> [Your objective]
Only the text is wanted; write out each record below exactly and exclude all pictures.

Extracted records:
________________________________________
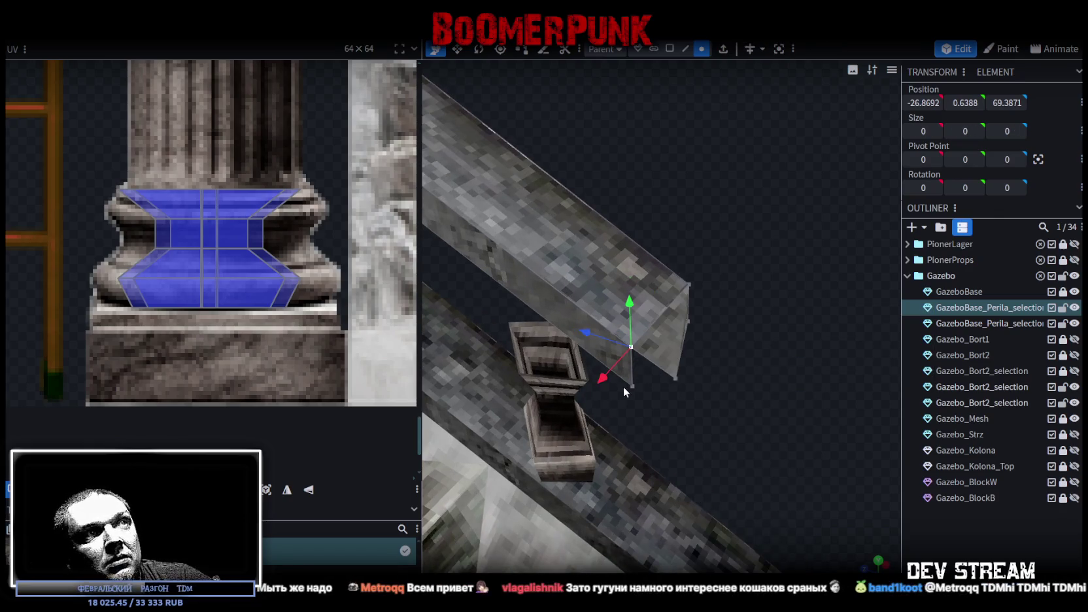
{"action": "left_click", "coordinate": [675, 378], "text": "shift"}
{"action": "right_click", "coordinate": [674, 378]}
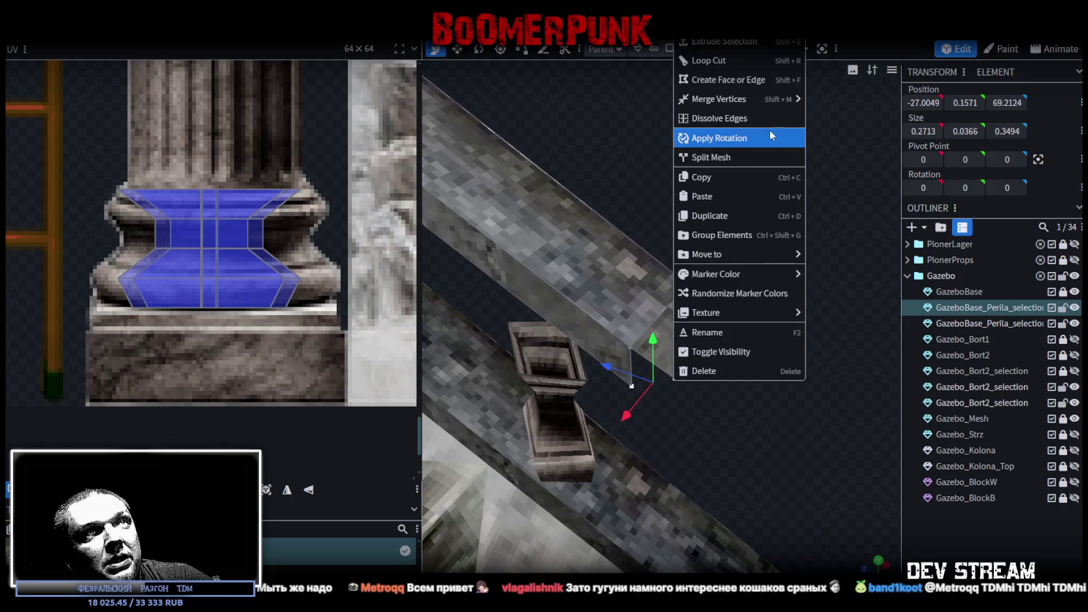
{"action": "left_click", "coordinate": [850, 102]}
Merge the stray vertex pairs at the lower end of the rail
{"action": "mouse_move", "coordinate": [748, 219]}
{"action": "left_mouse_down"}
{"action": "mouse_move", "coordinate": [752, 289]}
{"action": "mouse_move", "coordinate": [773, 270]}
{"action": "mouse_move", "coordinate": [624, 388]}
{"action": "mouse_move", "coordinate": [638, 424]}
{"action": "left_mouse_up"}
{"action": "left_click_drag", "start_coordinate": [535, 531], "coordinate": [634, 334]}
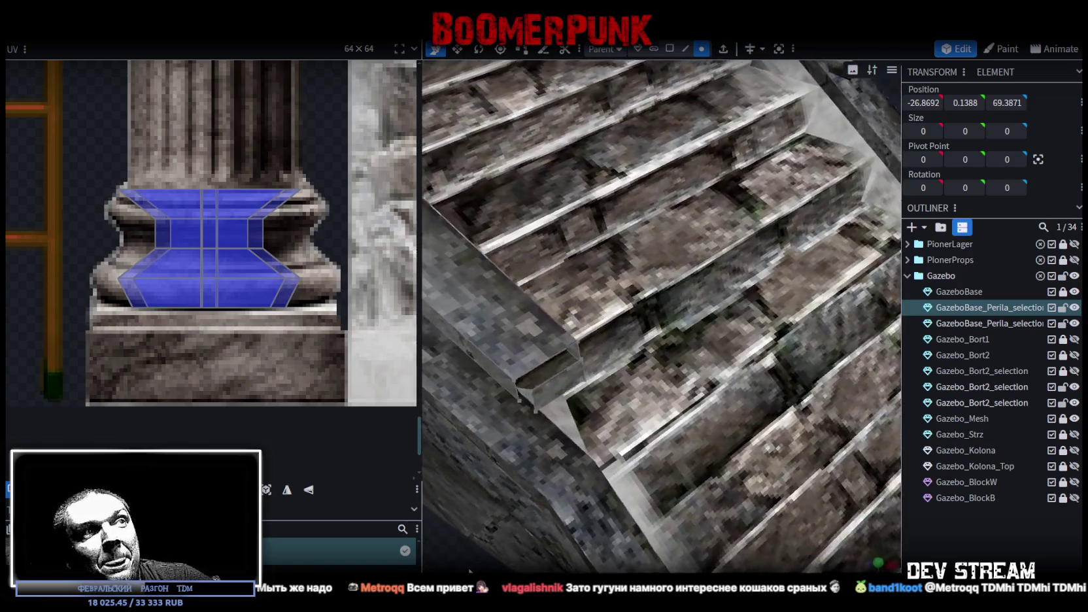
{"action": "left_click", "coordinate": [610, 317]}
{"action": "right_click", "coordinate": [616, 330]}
________________________________________
> [Result of this exercise]
{"action": "left_click", "coordinate": [675, 378], "text": "shift"}
{"action": "right_click", "coordinate": [674, 378]}
{"action": "left_click", "coordinate": [850, 102]}
Merge the stray vertex pairs at the lower end of the rail
{"action": "mouse_move", "coordinate": [748, 219]}
{"action": "left_mouse_down"}
{"action": "mouse_move", "coordinate": [752, 289]}
{"action": "mouse_move", "coordinate": [773, 270]}
{"action": "mouse_move", "coordinate": [624, 388]}
{"action": "mouse_move", "coordinate": [638, 424]}
{"action": "left_mouse_up"}
{"action": "left_click_drag", "start_coordinate": [535, 531], "coordinate": [634, 334]}
{"action": "left_click", "coordinate": [610, 317]}
{"action": "right_click", "coordinate": [616, 330]}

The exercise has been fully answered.